To find an old surface run and not do anything with it "at the moment" is nearly criminal But you are not the only one to have committed that sin and as like you I had other things on my mind when I found it. I've tried to find it several times now but have just not been able to put my feet back in the right spot.

Thanks for the share and the spellbinding tale..........63bkpkr
 

Ah the experience of a true thunder and lightning storm out in the mountains and really well articulated I might add. They are glorious as well as capable of bringing us to the understanding of what we are and are not in charge of as well as to realize we could be instantly be turned to carbon and calcium dust by one of those bolts and I would also guess the area would be smelly for awhile.
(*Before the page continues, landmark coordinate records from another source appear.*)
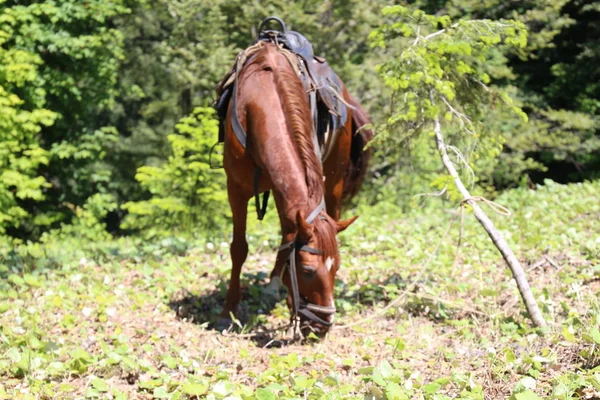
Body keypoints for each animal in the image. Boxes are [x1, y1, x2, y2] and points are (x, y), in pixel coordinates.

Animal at [219, 40, 370, 336]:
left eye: (337, 267)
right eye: (308, 271)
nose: (323, 325)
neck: (260, 98)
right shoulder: (236, 189)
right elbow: (239, 247)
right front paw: (229, 309)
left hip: (334, 181)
To find an old surface run and not do anything with it "at the moment" is nearly criminal But you are not the only one to have committed that sin and as like you I had other things on my mind when I found it. I've tried to find it several times now but have just not been able to put my feet back in the right spot.

Thanks for the share and the spellbinding tale..........63bkpkr

Herb--thanks for the warm feedback on the last segment of the story. There really is nothing like the magnificent fury, and stunning majesty of a spectacular lightning storm in the mountains. The sound remains indescribable except to those that have experienced it. The level of noise and the brilliance of the light display is singularly unique. I like your comment about how vulnerable we are as well in the hands of Nature's unassailable power.

It's great that you can relate to leaving gold deposits behind as well. From what I know to today, vs. what I knew when I was starting out, I know I left a lot of gold behind, and I'll probably be like you when I go back to try to relocate some of those deposits as well.